In general, I'm no conspiracy theorist. I do think there's strong evidence that Gore would have won the election in 2000 were it not for a coordinated strategy in Florida of denial of ballot access by Bush supporters which was augmented by the butterfly ballot fiasco. I think there is some evidence that denial of access and/or corrupted/broken voting tabulation swung the outcome of the 2004 presidential election in Ohio, although it seems ambiguous to me. But I tend to believe that these are isolated actions and that there was not a top-down effort to steal the presidential election in either year.
That said, events of the last few days have me carefully looking over the election equipment status in key swing states, and worrying that chicanery in Virginia or Florida or Jefferson/Arapahoe counties in Colorado will end up being the deciding factor in this election. The reason for my worry is that I posed a simple question to myself: if I were in charge of a "vast right-wing conspiracy", and I was planning on stealing this election, how would I go about it?
The answer breaks down into three parts:
1) Generate enough FUD* about Obama to keep things close.
that's "Fear, Uncertainty, and Doubt, for those not down on the lingo.
This is certainly what's going on right now. I'm accustomed to the McCain camp sending out lie after lie about Obama, such as the constant refrain that he will raise everyone's taxes. After all, if they're lying about McCain's and Palin's records, why not lie about your opponent as well?
That said, McCain's latest ad left me in something of a state of shock (and led to me immediately donating money). It's one thing to lie about someone's record. It's another thing to falsely state that he wants to teach sex ed to kindergartners. It's still another altogether to so blatantly play the race card by juxtaposing Obama's face against little white kids while printing the word "sex" on the screen. It's not hyperbole at all when Josh Marshall states, "John McCain is running the sleaziest, most dishonest and race-baiting campaign of our lifetimes".
It puts the Obama campaign in a tough spot, because they want to stay on message, which basically involves stapling McCain to Bush and talking about the economy, but they have to respond to this crap as well. Fortunately, the media seems to be slowly souring on McCain's lies, so it's not as much of a two-front war.
2) Twist the polls so that it looks like you might win.
Because if you win from 10 points down, it looks VERY suspicious. If you win from 2 points down, then hey, the polls were a little off, so no big deal.
This is the part that really got me thinking lately. You've probably heard of the recent polls that show McCain moving into a small lead over Obama. Now, you may pass those off as a convention bounce. But what you may not know is that those polls had EXTREMELY suspicious partisan ID breakdowns. In other words, despite overwhelming evidence that Democrats outnumber Republicans this year by a very large margin, those results were based on pools of responders that were roughly equally Democratic and Republican. In other words, those polls are almost meaningless.

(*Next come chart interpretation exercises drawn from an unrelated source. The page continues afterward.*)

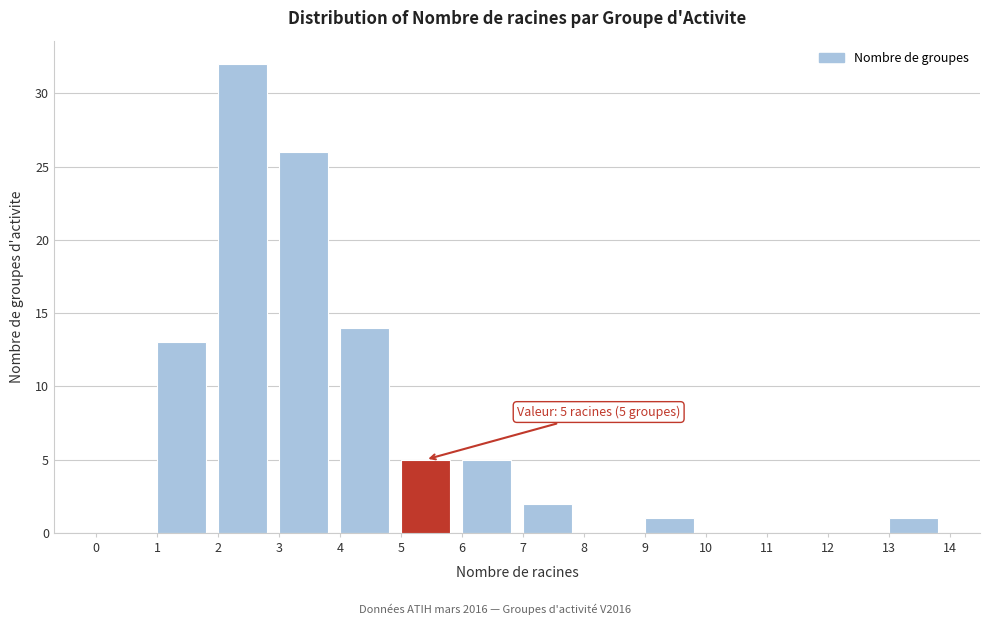

Over which range of the x-axis is the bar tallest?

2 to 3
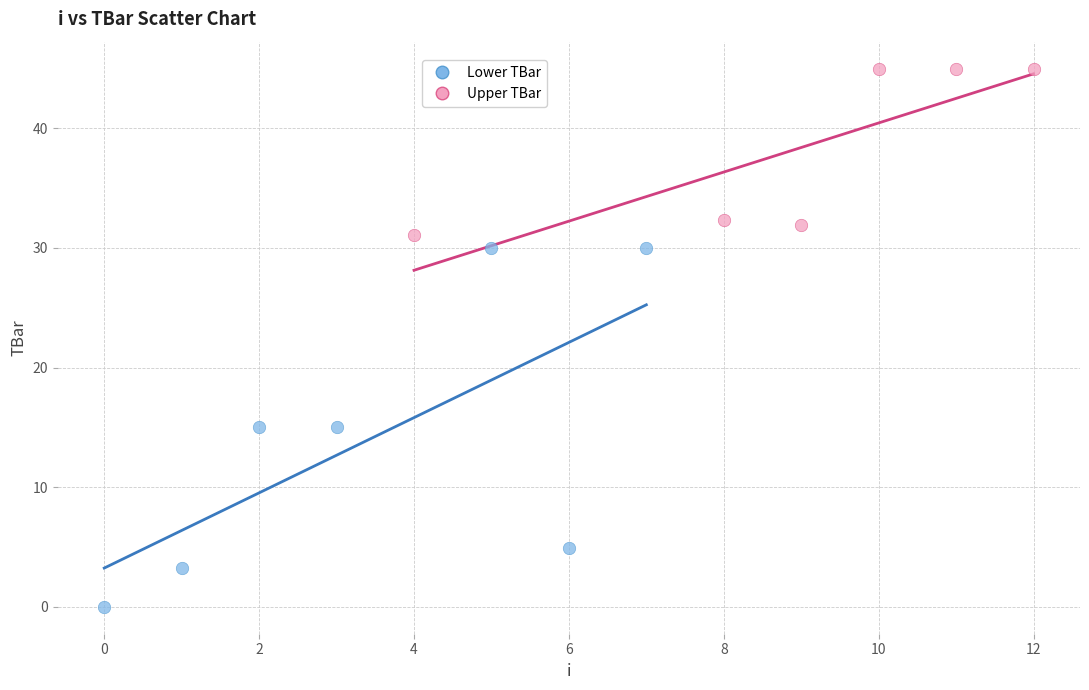

Which series has the widest spread of Y values?

Lower TBar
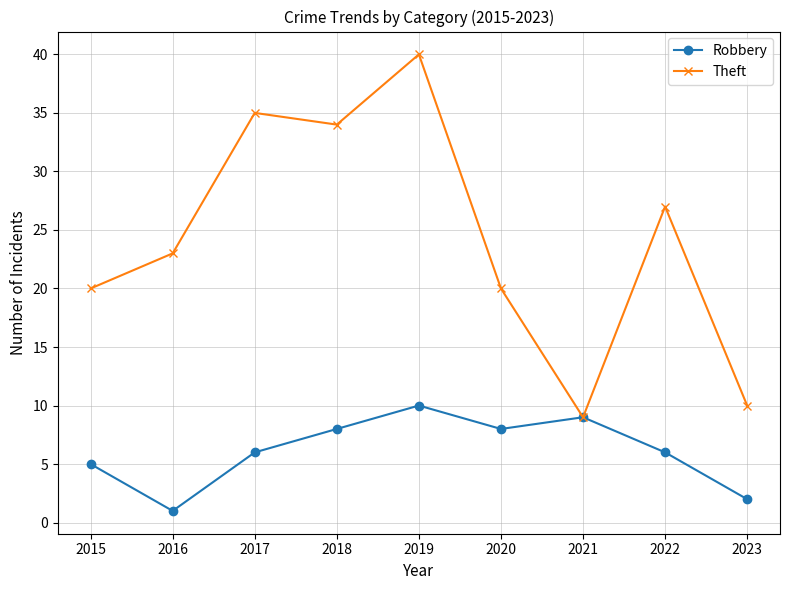

How many Robbery values are between 5 and 8?

5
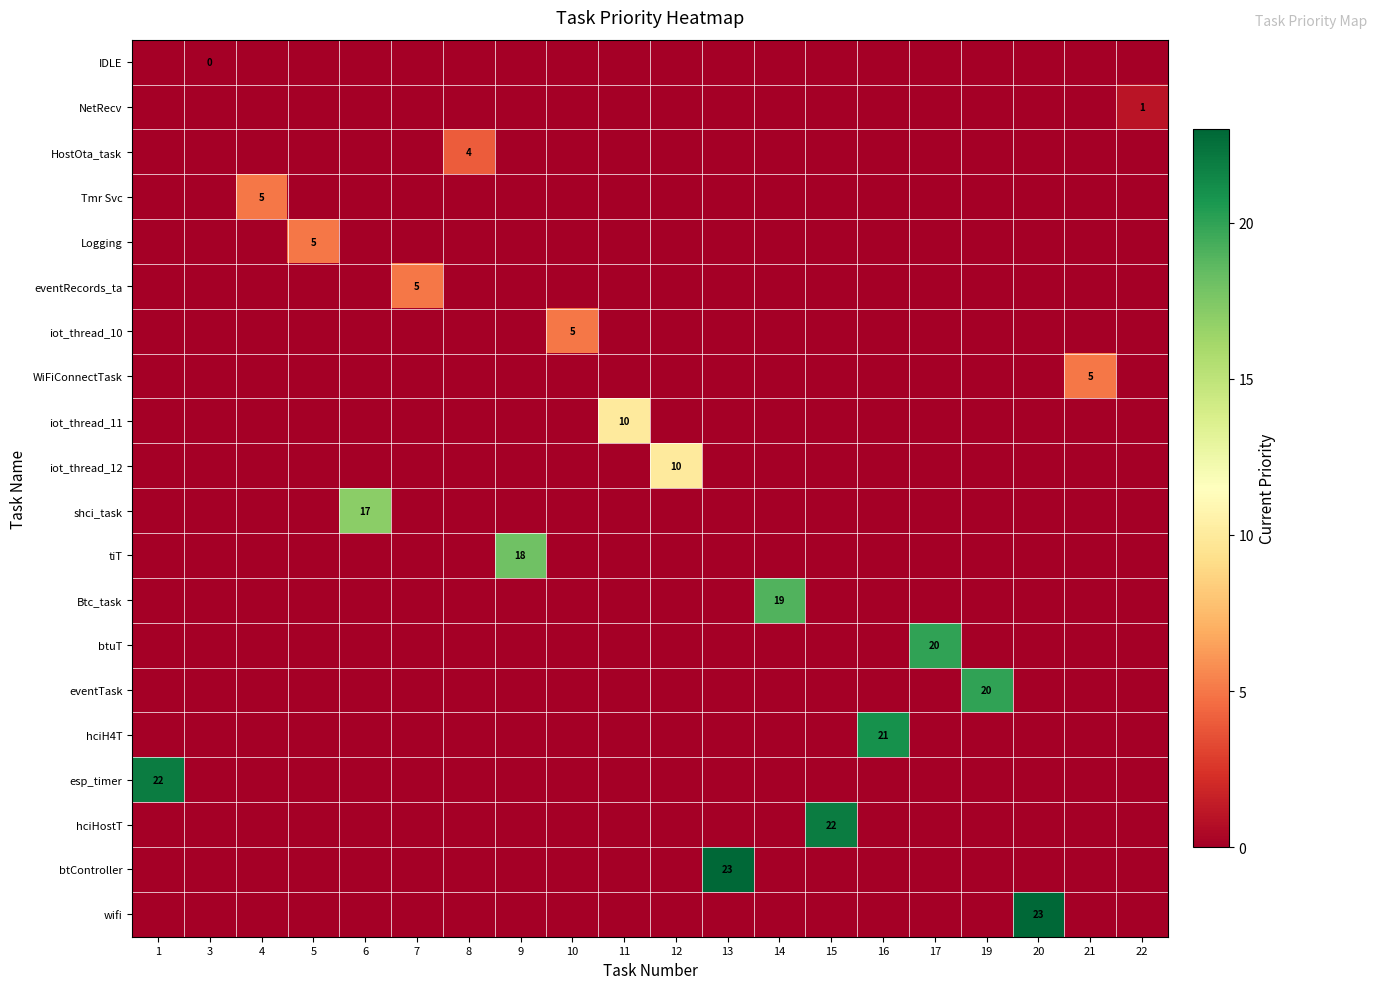

At which label is WiFiConnectTask closest to 2?

1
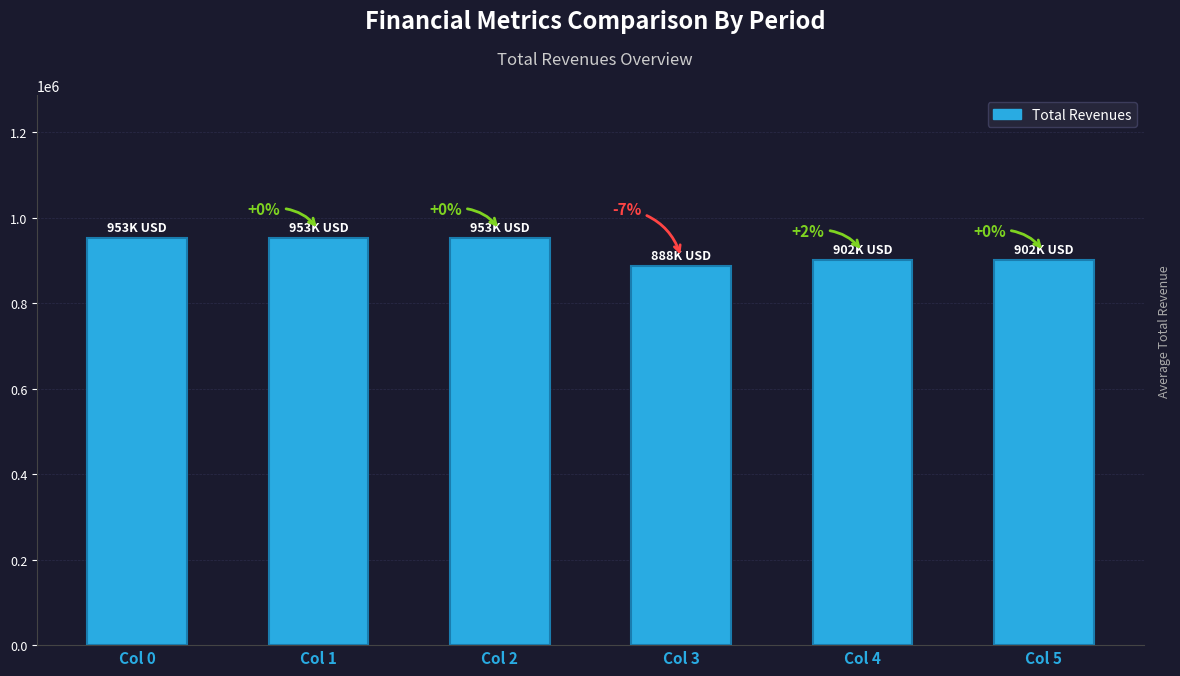

How many bars are there in total?

6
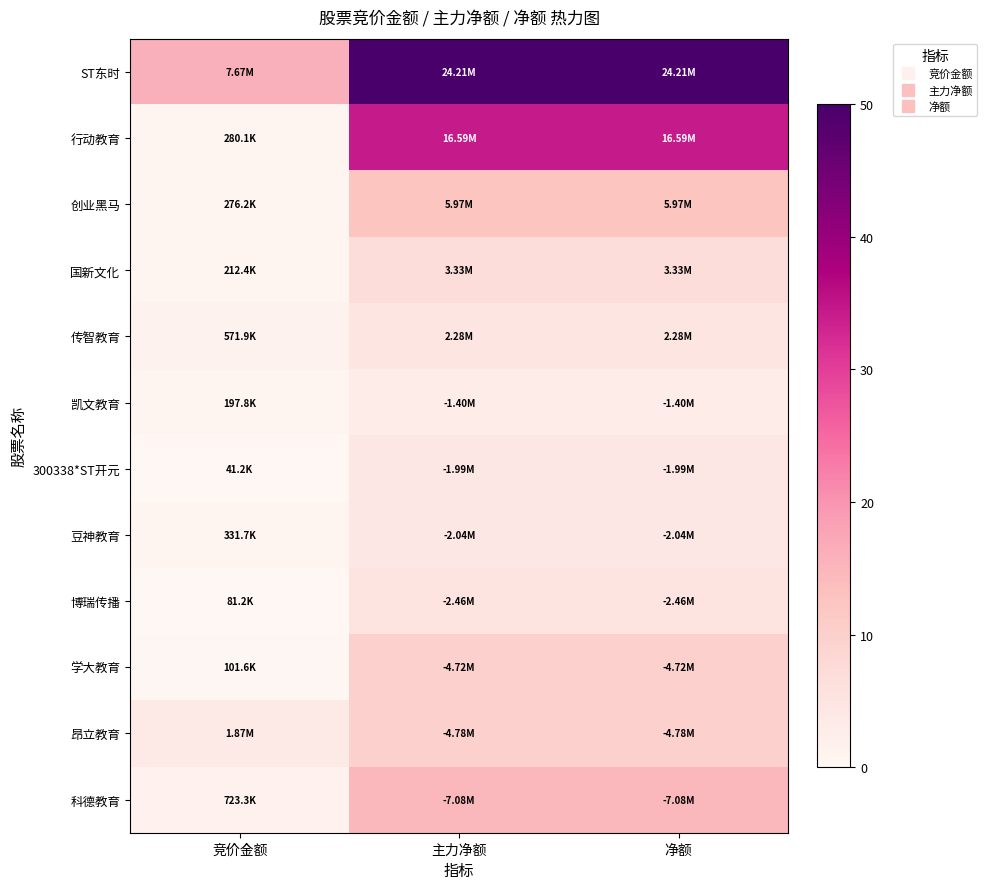

Between 竞价金额 and 主力净额, which is larger?

主力净额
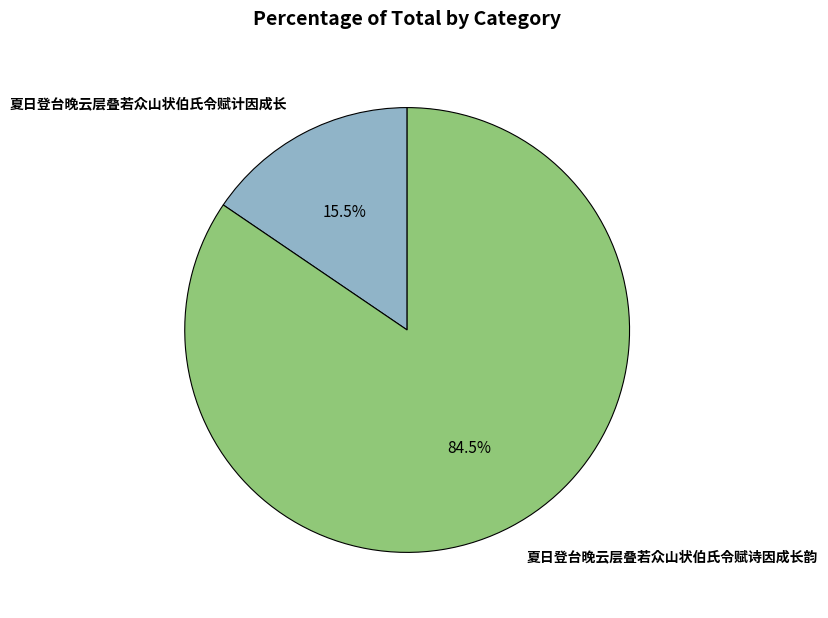

Combined, do 夏日登台晚云层叠若众山状伯氏令赋计因成长 and 夏日登台晚云层叠若众山状伯氏令赋诗因成长韵 account for over 50%?

Yes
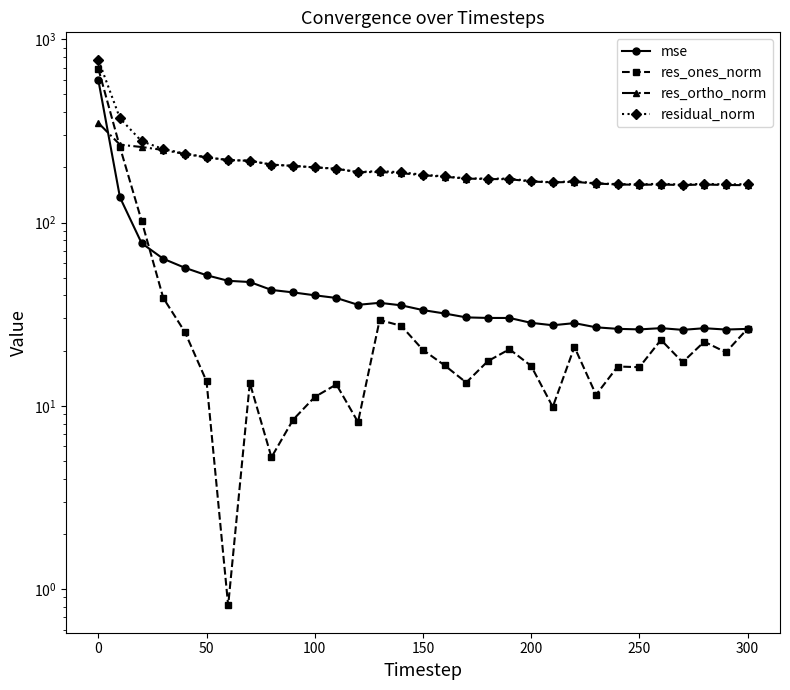

Which series has the largest total across all categories?

residual_norm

I've thought throughout the general election season that the polls have understated Obama's support, due to Obama's historic efforts to register voters who are not considered "likely voters" by the polling models. But these polls go far beyond that, and actually tilt things away from what has been considered the baseline for polling so far this year. They're exactly the sort of polls you would create if you were trying to generate a false level of confidence that McCain might win.
I want to emphasize that I have absolutely zero evidence that Gallup, CBS, et. al. were influenced by an outside source to twist their polling results. That said, of course there are people at those polling places who have their own biases. Moreover, any large media conglomerate has an incentive to make their poll results surprising and new, because it gives them a narrative to work with.
3) Actually steal the election through vote-adding or vote-removing.
This is the obvious necessary final step to stealing an election. The interesting/worrisome thing is that despite the controversies of 2000 and 2004, there are still plenty of places where voting systems are vulnerable/questionable. Ohio, which has switched to Democratic executive control, has cleaned up its act fairly well. Every county in the state either uses paper ballots or has a voter-verified paper trail for all digitally recorded votes. Pennsylvania is a potential recount nightmare, but if Pennsylvania is the swing state than Obama's already lost anyway.
The real concerns this time around are Virginia, Colorado, and our old friend Florida. Virginia is in terrible shape, with many counties using nothing but touchscreens that don't produce a paper trail. If Virginia stays "too close to call" deep into the night, don't get your hopes up. Colorado is mostly in good shape, except for two counties, Arapahoe and Jefferson counties. This sounds OK unless you realize that those two counties contain most of the Denver suburbs and account for over a fifth of the state's population. Florida does appear to be offering paper optical scan ballots in every county, but they are also using touchscreen voting that lacks a paper trail. A word of advice to any Democratic voters in Florida - insist on a paper ballot.
Anyway, I hope none of this makes me a tinfoil-hat-wearing conspiracy nut. I'm not necessarily trying to argue that there is an overarching strategy underway to steal the election. What I am arguing is that some of the groundwork for election-day dirty tricks is right there in front of us.